Temo que inovações sejam feitas sem planejamento, que mudanças sejam organizadas para baixar custo (o que é necessário e legítimo), mas que carecem de solidez acadêmica.  Temo que o desejo de retorno ao presencial seja maior do que o desejo de uma educação híbrida bem estruturada. Temo que as avaliações aplicadas aos estudantes continuem sendo “decoreba ou repetições de livros, artigos ou de slides e falas dos professores. Temo que a formação por competência seja um desejo continuo, mas uma realidade e prática distante. Temo que o diálogo com o setor produtivo continue sendo objeto de palestras, pesquisas e de conversas entre gestores. Temo que continuemos com pouca atenção à capacitação dos professores, bem estruturada. Temo gestores de IES autoritários e centralizadores.  

Temo um retrocesso no home office. Aprendemos que é possível trabalhar de qualquer lugar com qualidade e entrega.  Em 2006, José Joaquin Mira, da Universidade Miguel Hernandez, da Espanha, já falava: Fábio, você já pode trabalhar de qualquer lugar?”.  Estou argumentando em causa própria? Não. Eu desconfiava do home office, no entanto, a produtividade do Semesp, onde trabalho, aumentou em 2020. E eu escrevo sobre assuntos em que acredito. 
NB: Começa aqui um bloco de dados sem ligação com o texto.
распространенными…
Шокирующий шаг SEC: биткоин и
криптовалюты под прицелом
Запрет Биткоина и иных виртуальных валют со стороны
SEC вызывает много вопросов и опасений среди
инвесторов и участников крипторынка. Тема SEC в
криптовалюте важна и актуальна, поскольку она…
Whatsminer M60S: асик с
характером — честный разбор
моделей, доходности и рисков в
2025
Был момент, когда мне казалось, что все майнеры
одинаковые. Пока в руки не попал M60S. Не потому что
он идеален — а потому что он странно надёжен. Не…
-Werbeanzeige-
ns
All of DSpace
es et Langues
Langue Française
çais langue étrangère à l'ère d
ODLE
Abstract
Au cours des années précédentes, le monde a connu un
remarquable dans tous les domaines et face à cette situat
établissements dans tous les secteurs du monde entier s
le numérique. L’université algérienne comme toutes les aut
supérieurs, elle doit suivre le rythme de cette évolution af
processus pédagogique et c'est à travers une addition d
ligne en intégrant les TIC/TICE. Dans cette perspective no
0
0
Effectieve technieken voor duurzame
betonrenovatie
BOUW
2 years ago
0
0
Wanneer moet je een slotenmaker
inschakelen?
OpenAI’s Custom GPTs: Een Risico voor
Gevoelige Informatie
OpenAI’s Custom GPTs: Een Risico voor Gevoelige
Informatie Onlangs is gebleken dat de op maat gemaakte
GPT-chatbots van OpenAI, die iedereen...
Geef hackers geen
Temo o apego a infraestruturas, temo que os discursos sejam bonitos e inovadores, mas as formas das coisas sejam as mesmas. Temo que criamos a possibilidade da mudança, mas solenemente, recuamos, em função de convenções que não queremos superar, de tradições, de resistências à mudança cultural. Não basta pintar a parede de cores rejuvenescentes e ter móveis com design inovadores, é preciso ter uma mente inovadora.

Temo que o MEC não avance em sua agenda de desburocratização, temo que continuemos acreditando que não é possível inovar, porque o MEC não deixa ou porque o avaliador não entende a mudança em direção à inovação. Temo falas assim: a inovação é incompatível com a avaliação do MEC, portanto, vamos fazer pequenos ajustes. Pequenos ajustes são bem-vindos, mas não transformam a IES.    
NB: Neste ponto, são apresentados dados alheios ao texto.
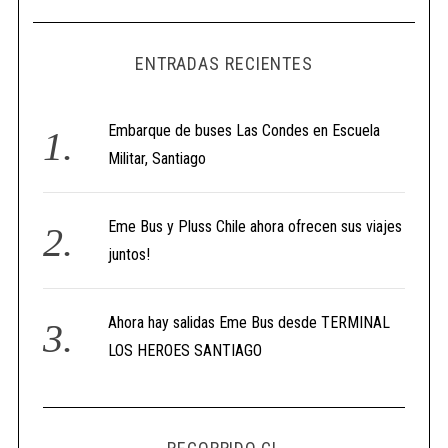
ENTRADAS RECIENTES
Embarque de buses Las Condes en Escuela
Militar, Santiago
Eme Bus y Pluss Chile ahora ofrecen sus viajes
juntos!
Ahora hay salidas Eme Bus desde TERMINAL
LOS HEROES SANTIAGO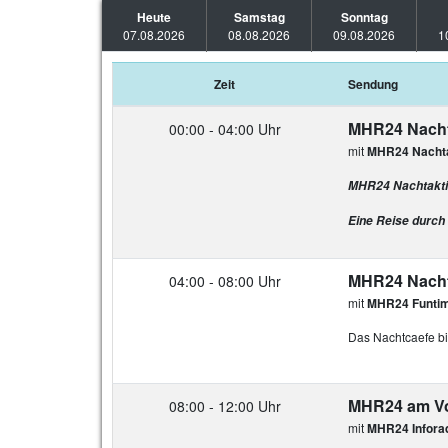
Heute
Samstag
Sonntag
07.08.2026
08.08.2026
09.08.2026
1
Zeit
Sendung
MHR24 Nacht
00:00 - 04:00 Uhr
mit
MHR24 Nachta
MHR24 Nachtakti
Eine Reise durch
MHR24 Nacht
04:00 - 08:00 Uhr
mit
MHR24 Funti
Das Nachtcaefe bi
MHR24 am Vor
08:00 - 12:00 Uhr
mit
MHR24 Infora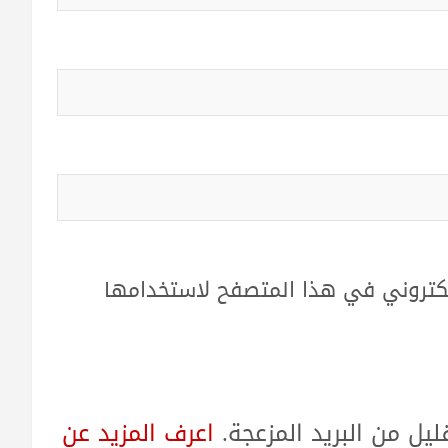
لكتروني في هذا المتصفح لاستخدامها
ل من البريد المزعجة.
اعرف المزيد عن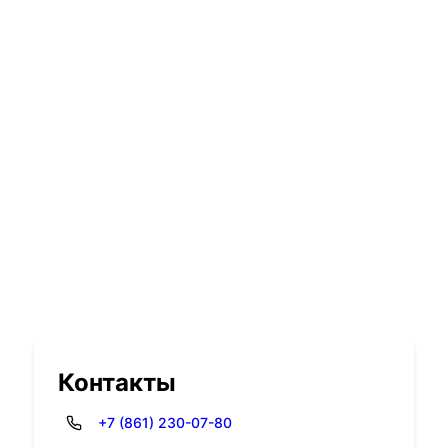
Контакты
+7 (861) 230-07-80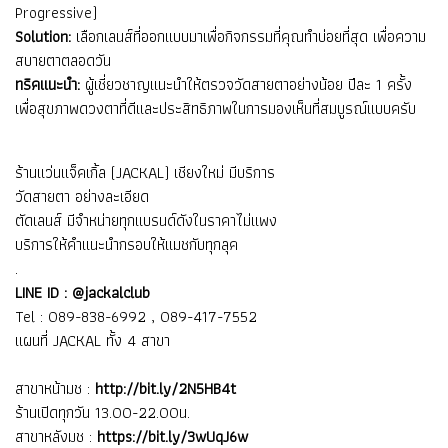
Progressive)
Solution:
เลือกเลนส์ที่ออกแบบมาเพื่อกิจกรรมที่คุณทำบ่อยที่สุด เพื่อความ
สบายตาตลอดวัน
ทริคแนะนำ:
ผู้เชี่ยวชาญแนะนำให้ตรวจวัดสายตาอย่างน้อย ปีละ 1 ครั้ง
เพื่อสุขภาพดวงตาที่ดีและประสิทธิภาพในการมองเห็นที่สมบูรณ์แบบครับ
ร้านแว่นแจ็คเกิ้ล (JACKAL) เชียงใหม่ มีบริการ
วัดสายตา อย่างละเอียด
ตัดเลนส์ มีจำหน่ายทุกแบรนด์ดังในราคาไม่แพง
บริการให้คำแนะนำกรอบให้แมชกับทุกลุค
.
LINE ID : @jackalclub
Tel : 089-838-6992 , 089-417-7552
แผนที่ JACKAL ทั้ง 4 สาขา
สาขาหน้ามช :
http://bit.ly/2N5HB4t
ร้านเปิดทุกวัน 13.00-22.00น.
สาขาหลังมช :
https://bit.ly/3wUqJ6w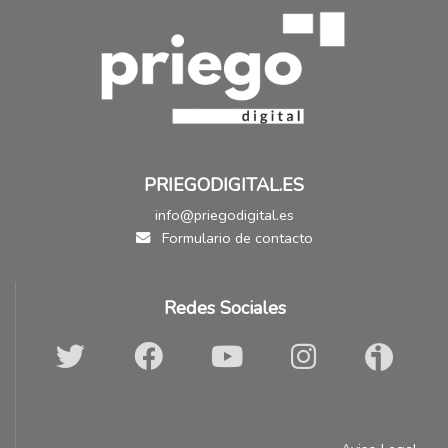
PRIEGODIGITAL.ES
info@priegodigital.es
Formulario de contacto
Redes Sociales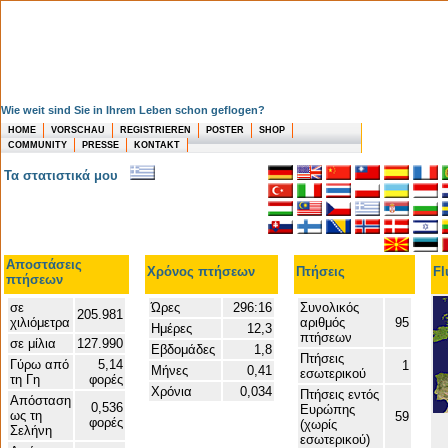
Wie weit sind Sie in Ihrem Leben schon geflogen?
HOME
VORSCHAU
REGISTRIEREN
POSTER
SHOP
COMMUNITY
PRESSE
KONTAKT
Τα στατιστικά μου
Αποστάσεις
Χρόνος πτήσεων
Πτήσεις
Fl
πτήσεων
σε
Ώρες
296:16
Συνολικός
205.981
χιλιόμετρα
αριθμός
95
Ημέρες
12,3
πτήσεων
σε μίλια
127.990
Εβδομάδες
1,8
Πτήσεις
Γύρω από
5,14
1
Μήνες
0,41
εσωτερικού
τη Γη
φορές
Χρόνια
0,034
Πτήσεις εντός
Απόσταση
0,536
Ευρώπης
ως τη
59
φορές
(χωρίς
Σελήνη
εσωτερικού)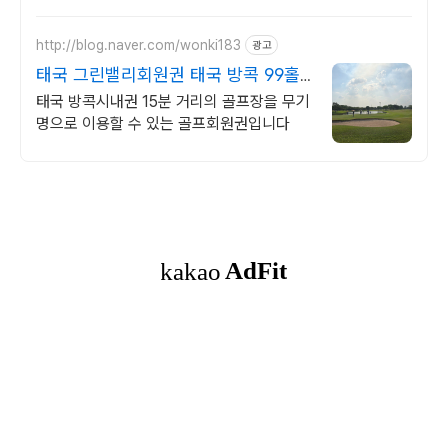
http://blog.naver.com/wonki183
광고
태국 그린밸리회원권 태국 방콕 99홀
무기명회원권
태국 방콕시내권 15분 거리의 골프장을 무기
명으로 이용할 수 있는 골프회원권입니다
O estudante já pode aprender a qualquer hora e em qualquer lugar, basta ter acesso à internet. Temo o pouco investimento em tecnologia, em acesso, em Laboratórios virtuais, em Inteligência Artificial, em Realidade Aumentada.
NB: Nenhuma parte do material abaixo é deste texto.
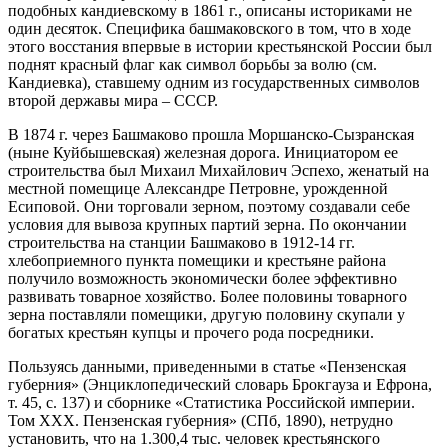
подобных кандиевскому в 1861 г., описаны историками не
один десяток. Специфика башмаковского в том, что в ходе
этого восстания впервые в истории крестьянской России был
поднят красный флаг как символ борьбы за волю (см.
Кандиевка), ставшему одним из государственных символов
второй державы мира – СССР.
В 1874 г. через Башмаково прошла Моршанско-Сызранская
(ныне Куйбышевская) железная дорога. Инициатором ее
строительства был Михаил Михайлович Эспехо, женатый на
местной помещице Александре Петровне, урожденной
Есиповой. Они торговали зерном, поэтому создавали себе
условия для вывоза крупных партий зерна. По окончании
строительства на станции Башмаково в 1912-14 гг.
хлебоприемного пункта помещики и крестьяне района
получило возможность экономически более эффективно
развивать товарное хозяйство. Более половины товарного
зерна поставляли помещики, другую половину скупали у
богатых крестьян купцы и прочего рода посредники.
Пользуясь данными, приведенными в статье «Пензенская
губерния» (Энциклопедический словарь Брокгауза и Ефрона,
т. 45, с. 137) и сборнике «Статистика Российской империи.
Том ХХХ. Пензенская губерния» (СПб, 1890), нетрудно
установить, что на 1.300,4 тыс. человек крестьянского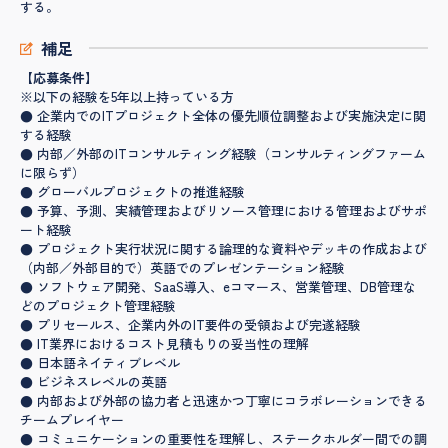
する。
補足
【応募条件】
※以下の経験を5年以上持っている方
● 企業内でのITプロジェクト全体の優先順位調整および実施決定に関
する経験
● 内部／外部のITコンサルティング経験（コンサルティングファーム
に限らず）
● グローバルプロジェクトの推進経験
● 予算、予測、実績管理およびリソース管理における管理およびサポ
ート経験
● プロジェクト実行状況に関する論理的な資料やデッキの作成および
（内部／外部目的で）英語でのプレゼンテーション経験
● ソフトウェア開発、SaaS導入、eコマース、営業管理、DB管理な
どのプロジェクト管理経験
● プリセールス、企業内外のIT要件の受領および完遂経験
● IT業界におけるコスト見積もりの妥当性の理解
● 日本語ネイティブレベル
● ビジネスレベルの英語
● 内部および外部の協力者と迅速かつ丁寧にコラボレーションできる
チームプレイヤー
● コミュニケーションの重要性を理解し、ステークホルダー間での調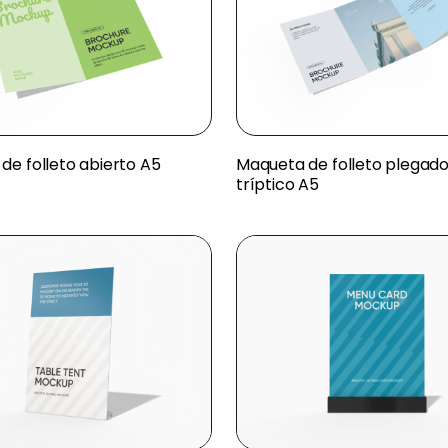
de folleto abierto A5
Maqueta de folleto plegado
tríptico A5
O estudante com acesso remoto à educação  elimina a presencialidade?  Não. Não elimina o contato social, não elimina a presença do estudante no campus para o desenvolvimento de projetos e outras vivências colaborativas, de fortalecimento das inter-relações. A infraestrutura dos campus precisará ser reorganizada. É preciso aceitar que o mundo será híbrido, que as pessoas não irão diariamente  ao escritório, que o aluno não irá todo dia para a IES. Temo resistências ao redesenho do currículo, porque a “grade currícular” nos dá segurança, já que há séculos estão organizadas da mesma forma.

É preciso desapegar e mudar concepções. É preciso ter coragem e conhecimento, é preciso dialogar. O texto que escrevi acima talvez seja resultado de uma noite mal dormida ou de algum pesadelo. Os temores são pessoais, portanto, os meus temores podem não ser os do leitor, mas faço um convite: trabalhemos juntos para mudar a educação. Vamos juntos embarcar para um futuro com paradigmas consistentes de inovação em nossas IES. Em minha bola de cristal, se os temores indicados acima se consolidarem em alguma IES, essa instituição terá mais passado do que futuro. Olhemos o mundo sem as amarras do mais do mesmo.

Fim. 07h57 minutos, do dia 01 de junho.